On Behalf of | Jun 24, 2019 | Criminal Defense |

Terance Gamble was convicted of second-degree robbery and domestic violence charges in Alabama, both of which made it illegal for him to purchase or carry firearms under Alabama and federal law. In 2015, he was pulled over for a missing headlight. An officer searched his car and found marijuana and a handgun.

That traffic stop led to him being charged by Alabama prosecutors as a felon in possession of a gun. He was sentenced to a year in jail.

Then, based on that same traffic stop, the federal government charged Gamble with being a felon in possession of a gun.

Gamble appealed, arguing that the Fifth Amendment’s Double Jeopardy Clause should bar him from being prosecuted twice for the exact same offense.

The Double Jeopardy Clause reads: “Nor shall any person be subject for the same offence to be twice put in jeopardy of life or limb.”

The courts have already ruled that “put in jeopardy of life or limb” includes being tried for an offense with a sentence including imprisonment. Therefore, it does seem that Gamble’s two trials for being a felon in possession of a firearm would put him in double jeopardy, doesn’t it?

Unfortunately for defendants in Gamble’s situation, the U.S. Supreme Court has long held that it is not double jeopardy to be tried both by a state and the federal government, or by two separate states, over the same incident. This is because each state and the federal government are each considered sovereign. Each sovereign has its own right to try individuals for any crimes in their jurisdiction. This is called the “dual sovereigns” doctrine.

Gamble’s case made it to the U.S. Supreme Court, and a number of scholars and advocates hoped that the high court would overturn the dual sovereigns doctrine.

It did not.
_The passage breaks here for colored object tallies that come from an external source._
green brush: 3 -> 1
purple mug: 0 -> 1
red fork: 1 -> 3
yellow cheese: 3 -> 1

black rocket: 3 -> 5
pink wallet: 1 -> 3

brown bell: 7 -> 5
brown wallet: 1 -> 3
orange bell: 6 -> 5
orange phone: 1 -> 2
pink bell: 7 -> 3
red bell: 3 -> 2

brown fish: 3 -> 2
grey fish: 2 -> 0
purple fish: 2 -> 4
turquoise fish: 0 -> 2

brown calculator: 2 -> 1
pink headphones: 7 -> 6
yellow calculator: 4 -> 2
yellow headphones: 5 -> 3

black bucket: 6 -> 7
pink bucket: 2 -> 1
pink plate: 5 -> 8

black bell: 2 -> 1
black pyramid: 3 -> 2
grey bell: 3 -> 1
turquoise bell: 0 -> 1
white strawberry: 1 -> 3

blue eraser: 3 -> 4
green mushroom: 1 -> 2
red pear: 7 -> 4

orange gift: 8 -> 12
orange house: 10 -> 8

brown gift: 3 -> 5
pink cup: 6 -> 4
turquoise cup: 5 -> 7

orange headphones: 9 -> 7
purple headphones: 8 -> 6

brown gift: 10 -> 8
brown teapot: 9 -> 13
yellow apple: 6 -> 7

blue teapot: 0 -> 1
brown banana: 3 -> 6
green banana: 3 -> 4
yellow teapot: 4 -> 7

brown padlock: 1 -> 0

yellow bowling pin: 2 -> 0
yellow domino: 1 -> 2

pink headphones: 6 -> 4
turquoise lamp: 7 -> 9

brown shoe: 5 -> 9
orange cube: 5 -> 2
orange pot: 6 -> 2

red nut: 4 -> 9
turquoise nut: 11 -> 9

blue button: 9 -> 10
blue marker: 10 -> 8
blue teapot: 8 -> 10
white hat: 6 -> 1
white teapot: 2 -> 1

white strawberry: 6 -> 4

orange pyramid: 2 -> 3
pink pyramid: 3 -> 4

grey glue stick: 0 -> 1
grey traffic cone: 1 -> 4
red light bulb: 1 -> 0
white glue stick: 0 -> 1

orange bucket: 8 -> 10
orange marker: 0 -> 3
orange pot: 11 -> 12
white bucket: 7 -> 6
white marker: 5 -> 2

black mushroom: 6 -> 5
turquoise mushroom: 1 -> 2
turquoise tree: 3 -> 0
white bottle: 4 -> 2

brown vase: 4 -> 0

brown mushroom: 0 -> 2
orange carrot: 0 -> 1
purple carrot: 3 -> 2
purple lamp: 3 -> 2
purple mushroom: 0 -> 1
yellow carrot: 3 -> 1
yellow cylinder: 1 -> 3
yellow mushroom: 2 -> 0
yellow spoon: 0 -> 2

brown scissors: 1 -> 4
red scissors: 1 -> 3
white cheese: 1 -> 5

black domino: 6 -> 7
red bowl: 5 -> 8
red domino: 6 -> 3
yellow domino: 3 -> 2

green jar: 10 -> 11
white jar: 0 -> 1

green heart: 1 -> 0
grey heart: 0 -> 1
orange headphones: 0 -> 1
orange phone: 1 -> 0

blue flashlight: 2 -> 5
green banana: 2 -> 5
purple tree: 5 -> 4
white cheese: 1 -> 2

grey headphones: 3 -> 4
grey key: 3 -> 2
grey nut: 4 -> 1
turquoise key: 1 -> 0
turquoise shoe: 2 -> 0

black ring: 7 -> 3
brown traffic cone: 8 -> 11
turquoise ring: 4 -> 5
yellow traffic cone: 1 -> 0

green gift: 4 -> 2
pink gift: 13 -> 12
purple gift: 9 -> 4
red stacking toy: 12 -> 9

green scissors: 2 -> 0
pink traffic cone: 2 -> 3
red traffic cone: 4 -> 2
In a 7-2 decision written by Justice Samuel Alito, the high court explicitly upheld the dual sovereignty doctrine.

“As originally understood…an ‘offence’ is defined by a law, and each law is defined by a sovereign. So where there are two sovereigns, there are two laws, and two ‘offences,'” Alito wrote.

He added that Gamble had failed to produce sufficient historical evidence to “break the chain of precedent linking dozens of cases over 170 years,” which would have been required to overturn previous decisions upholding the dual sovereigns doctrine.

Justices Ruth Bader Ginsburg and Neil Gorsuch dissented separately, arguing in part that states and the federal government are merely “two expressions of a single and sovereign people.”

“It is the poor and the weak, and the unpopular and controversial, who suffer first–and there is nothing to stop them from being the last,” wrote Gorsuch.